Как тебе я и моя осень представляются? Как мимолетные тени? Вообще одни слова или вполне реально? Вот я вышел прохладным утром из двухэтажного дома в парке. Дом как на ладони – на асфальтовой площадке – салатово-белый с ненужными колоннами, помещичий дом пятидесятых. Вот я здороваюсь с гуляющими, отдыхающими, работающими, то есть размышляющими на ходу, притворяюсь, что знаком, что помню их. А кое-кого я помню очень хорошо, и ты понимаешь, встречи с ними я стараюсь избежать.

Ты видишь меня со спины: углубляюсь в парк. Оглянулся: никого. И поскакал по дорожке козленком. Веселый, толстый, усатый, схватил в зубы обломанную ветку, встал на четвереньки и погнался за хвостом мелькнувшей в кустах собаки. За розовой сойкой лечу, мы мелькаем в чаще – два пестрых пятнышка. Упал, зарылся в сухую листву, мне нравится, как она шуршит. Подбрасываю вверх листья. Мне хорошо.

И никто не видит меня. Только старый мой друг из окна своей московской квартиры во дворе Ананьевского переулка.


В другое, гораздо более раннее, время взрослые девочки на нас, маленьких, надевали кленовые венки. Короновали. И вели на самый верх белой московской колокольни. Вереницей детишек. Мы играли – во что, не помню. Но так было надо. Карабкались. Высокие ступени, чья-то липкая ладошка в руке, синее-синее над Москвой.

10

А как видит меня теперь еврейский поэт, покойный Овсей Дриз? «Я издал полное собрание моих зубов!» – шутил он, возвращаясь от стоматолога, незадолго перед инсультом. И у него получалось: шобрание.

Полное собрание его зубов осталось в земле на Востряковском кладбище. Неправдоподобно густая шапка седых волос всегда казалась мне париком. Костюм сидел, как на вешалке. А сам-то он где?

Небось нарастил новое мясо и другие кости, и бегает теперь смуглый до черноты мальчуган по серым худосочным холмам возле израильского поселения. Долго стоит и смотрит на ослепительную полоску моря вдали. Нет, не может он так расстаться со всем этим и еще одну жизнь проживет.

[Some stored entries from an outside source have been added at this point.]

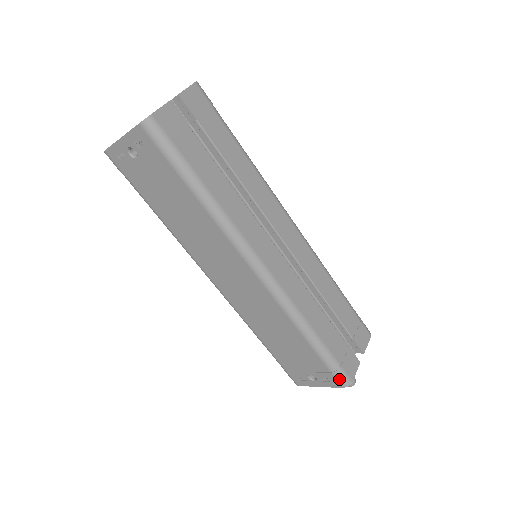
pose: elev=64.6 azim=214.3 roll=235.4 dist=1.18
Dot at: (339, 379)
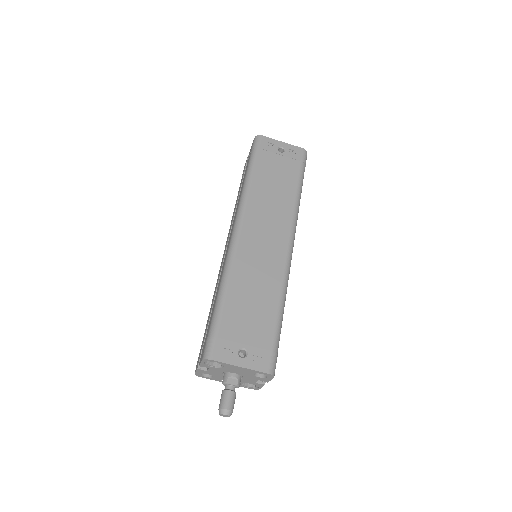
Dot at: (273, 362)
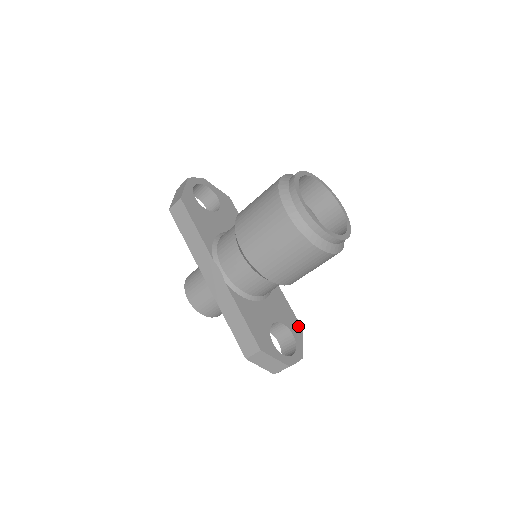
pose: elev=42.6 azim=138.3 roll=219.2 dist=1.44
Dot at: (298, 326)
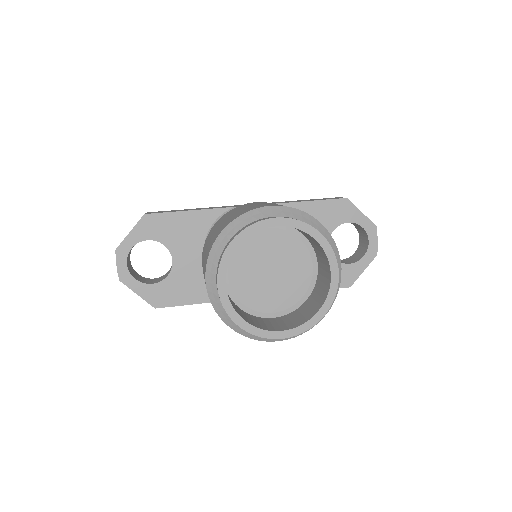
Dot at: (342, 204)
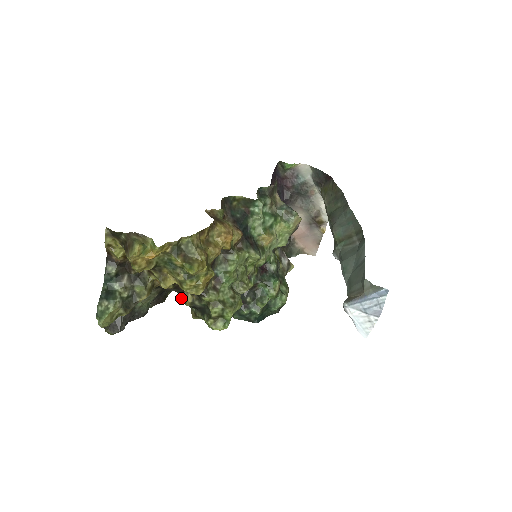
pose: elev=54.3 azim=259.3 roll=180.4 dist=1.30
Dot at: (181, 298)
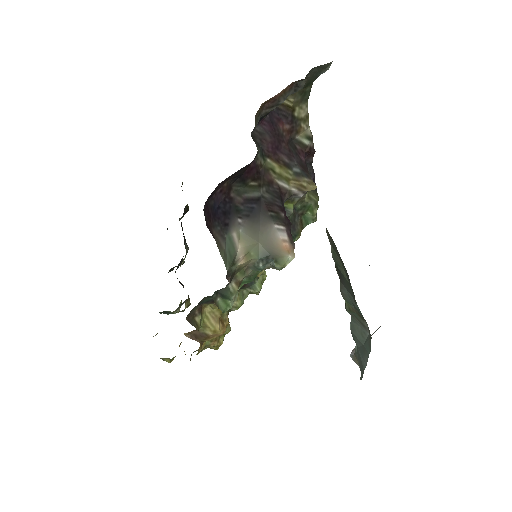
Dot at: occluded
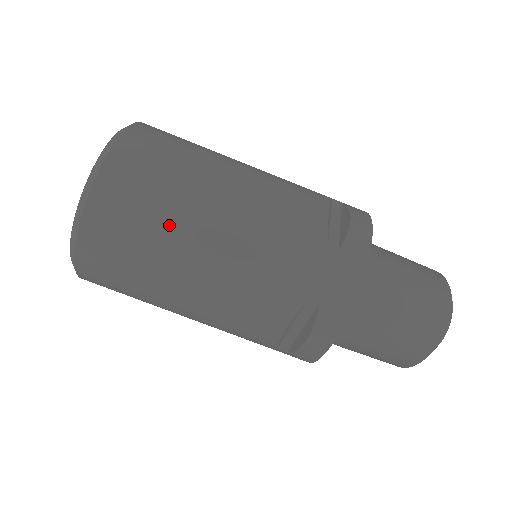
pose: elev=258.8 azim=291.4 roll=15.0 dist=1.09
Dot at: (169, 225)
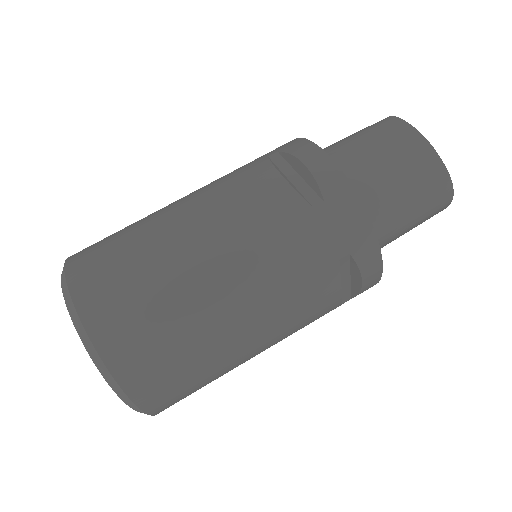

Или – он видит меня очами своей души. Сквозь бледные кленовые листья на просвет моя фигура. И оно, мое тело, лунно-прозрачно: сквозит прошлое, будущее и все милое нам на земле.

11

Жил-был человек. И так прожил свою жизнь, будто и не жил никогда. А может быть, жила-была пустота?

Эту сказку я каждый раз себе рассказываю перед сном. Тогда и засыпать не страшно.

Пустоты все обширнее там, среди верхушек берез, а здесь еще пируют, захлебываясь яркими красками, кусты и осинки. Во всяком случае, как налетит поверху ветер, аплодисменты слышу. Осыпаются аплодисменты.


Красный обшлаг желтого рукава заслонил на мгновение бокал. Когда отошел злодей, бокала на итальянском столике уже не было. Да он еще и фокусник!..

Моцарт был такой пухлый, бритый и наглый, будто он сам – Сальери… Он ткнул пальцем в клавиши, актер явно не умел играть, даже подобия не вышло, лучше бы не касался…

Я хотел бы, чтобы Сальери был этой грустной осенью, а Моцарт – голубым беззаботным небом…

Пусть поднимется этот красно-желтый атласный занавес и все листья улетят в небо. Как птицы…

Тогда останемся мы на земле одни – заметные мишени. Хорошо, если в сторону за березу пописать отойти успеешь.